CMに謝るなんて

自分は悪くないのに、突然街中(まちなか)でチンピラに絡まれたりインネンつけられたら、謝ってしまう。そういうものだ。
何の話をしたいのかというと、チンピラに絡まれた話ではない。僕の周辺はいたって平穏だ。
RAIZINというエネルギー飲料らしき商品のCMを最近見る。甘くないというのが売りらしく、おそらくこぼしても床がべとついたり蟻が寄ってこないというメリットがあると思われる。まあとにかく、そういう商品の性格上か、CMはかなりトガった内容で、突然こちらに向かって「その年で自分探し?甘いんだよ」とか「僕は誉められて伸びるタイプだ?知るかよ」とか、そんな罵声を容赦なく浴びせてくるのだ。
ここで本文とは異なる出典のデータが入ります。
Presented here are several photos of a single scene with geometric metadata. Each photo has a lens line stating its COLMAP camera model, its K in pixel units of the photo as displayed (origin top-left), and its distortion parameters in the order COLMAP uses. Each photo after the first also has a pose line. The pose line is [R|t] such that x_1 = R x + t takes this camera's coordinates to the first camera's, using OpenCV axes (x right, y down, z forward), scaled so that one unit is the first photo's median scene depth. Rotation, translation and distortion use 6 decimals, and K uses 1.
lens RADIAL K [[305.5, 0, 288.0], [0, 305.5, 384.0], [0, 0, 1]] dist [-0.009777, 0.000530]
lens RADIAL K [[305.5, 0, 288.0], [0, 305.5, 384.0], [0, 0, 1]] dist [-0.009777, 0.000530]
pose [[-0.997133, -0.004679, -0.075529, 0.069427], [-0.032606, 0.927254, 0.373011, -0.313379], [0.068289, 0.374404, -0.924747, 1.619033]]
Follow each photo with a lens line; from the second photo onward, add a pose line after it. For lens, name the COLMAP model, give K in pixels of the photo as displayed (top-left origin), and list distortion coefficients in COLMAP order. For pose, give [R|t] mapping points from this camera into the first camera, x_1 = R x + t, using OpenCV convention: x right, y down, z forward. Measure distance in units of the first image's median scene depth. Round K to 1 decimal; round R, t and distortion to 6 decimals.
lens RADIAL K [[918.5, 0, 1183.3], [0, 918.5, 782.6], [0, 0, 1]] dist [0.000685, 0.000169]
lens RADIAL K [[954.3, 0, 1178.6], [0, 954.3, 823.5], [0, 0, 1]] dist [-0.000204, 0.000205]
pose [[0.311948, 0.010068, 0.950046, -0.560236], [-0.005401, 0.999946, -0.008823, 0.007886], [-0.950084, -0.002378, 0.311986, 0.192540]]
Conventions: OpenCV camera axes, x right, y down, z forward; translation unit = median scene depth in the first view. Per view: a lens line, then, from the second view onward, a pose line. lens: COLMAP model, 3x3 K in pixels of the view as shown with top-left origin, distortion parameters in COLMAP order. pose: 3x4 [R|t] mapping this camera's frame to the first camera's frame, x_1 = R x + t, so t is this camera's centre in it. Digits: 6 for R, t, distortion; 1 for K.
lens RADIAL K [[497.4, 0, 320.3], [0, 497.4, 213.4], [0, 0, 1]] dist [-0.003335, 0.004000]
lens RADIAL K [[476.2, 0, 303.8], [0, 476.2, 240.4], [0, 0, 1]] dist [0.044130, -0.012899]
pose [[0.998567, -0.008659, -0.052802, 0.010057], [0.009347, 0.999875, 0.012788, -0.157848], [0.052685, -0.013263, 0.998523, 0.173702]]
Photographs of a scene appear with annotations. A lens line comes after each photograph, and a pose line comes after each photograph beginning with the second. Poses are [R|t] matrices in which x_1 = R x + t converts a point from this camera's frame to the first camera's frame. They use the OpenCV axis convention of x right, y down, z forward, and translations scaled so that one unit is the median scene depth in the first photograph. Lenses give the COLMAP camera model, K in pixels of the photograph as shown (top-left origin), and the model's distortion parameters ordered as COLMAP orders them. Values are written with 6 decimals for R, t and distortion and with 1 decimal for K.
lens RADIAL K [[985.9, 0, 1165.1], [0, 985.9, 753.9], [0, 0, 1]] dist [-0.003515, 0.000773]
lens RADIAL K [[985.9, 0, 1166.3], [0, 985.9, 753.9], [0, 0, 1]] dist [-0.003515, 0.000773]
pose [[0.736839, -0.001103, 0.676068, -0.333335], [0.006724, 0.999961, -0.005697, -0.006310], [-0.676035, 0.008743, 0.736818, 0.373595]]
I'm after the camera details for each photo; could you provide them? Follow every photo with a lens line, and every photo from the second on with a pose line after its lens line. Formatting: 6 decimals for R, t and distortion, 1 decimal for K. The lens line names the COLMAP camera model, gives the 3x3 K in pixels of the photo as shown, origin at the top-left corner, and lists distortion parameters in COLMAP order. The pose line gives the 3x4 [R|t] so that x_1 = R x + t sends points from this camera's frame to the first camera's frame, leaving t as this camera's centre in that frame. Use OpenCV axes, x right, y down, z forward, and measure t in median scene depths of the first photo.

僕は思わず、ごごごごめんなさいと心の中で謝ってしまった。確かに僕は心のどこかで本当の自分ってなんだろうとか考えたり、これだけやったんだから誰か誉めてくれないかなとか考えてしまった覚えがある。僕は心の鍛練が足りてないのだと思って、しばしこのCMの内容を反芻した。
そしてある日。ふとまたこのCMのことを思い出して、きっと世の中にもこのCMを見て自分を顧みる人ばかりなんだろうなと思って、ネットで調べてみた。
そしたらまさかの非難集中である。「不快なCM」「DQN」「言葉が汚い」そんなネガなレビューばかりだった。
そうか、と思った。僕はCMにあらぬインネンをつけられただけだったのかと気付いた。よく考えてみれば、僕はふと俺何やってんだろうなと振り返ることこそあれ、別に自分探しにカネや労力を注いでないし、誰かに評価されたいと思うのもまあ人として当然現れる感情なんだと思った。
だから、CMのことなんか気にしなくていいんだと救われた心地がした。何かおかしいと感じたら、その気持ちに素直になって真正面から否定すればいいんだ。接客業一筋で生きてきた僕のオヤジだったら、「お客様(視聴者)に対して暴言をつくCMなんてもってのほかだ」と切り捨てることだろう。
だが確かに僕は甘いかもしれない。CMなんかに心を乱され惑わされるなんて、まだまだ修行が足りないなと思う。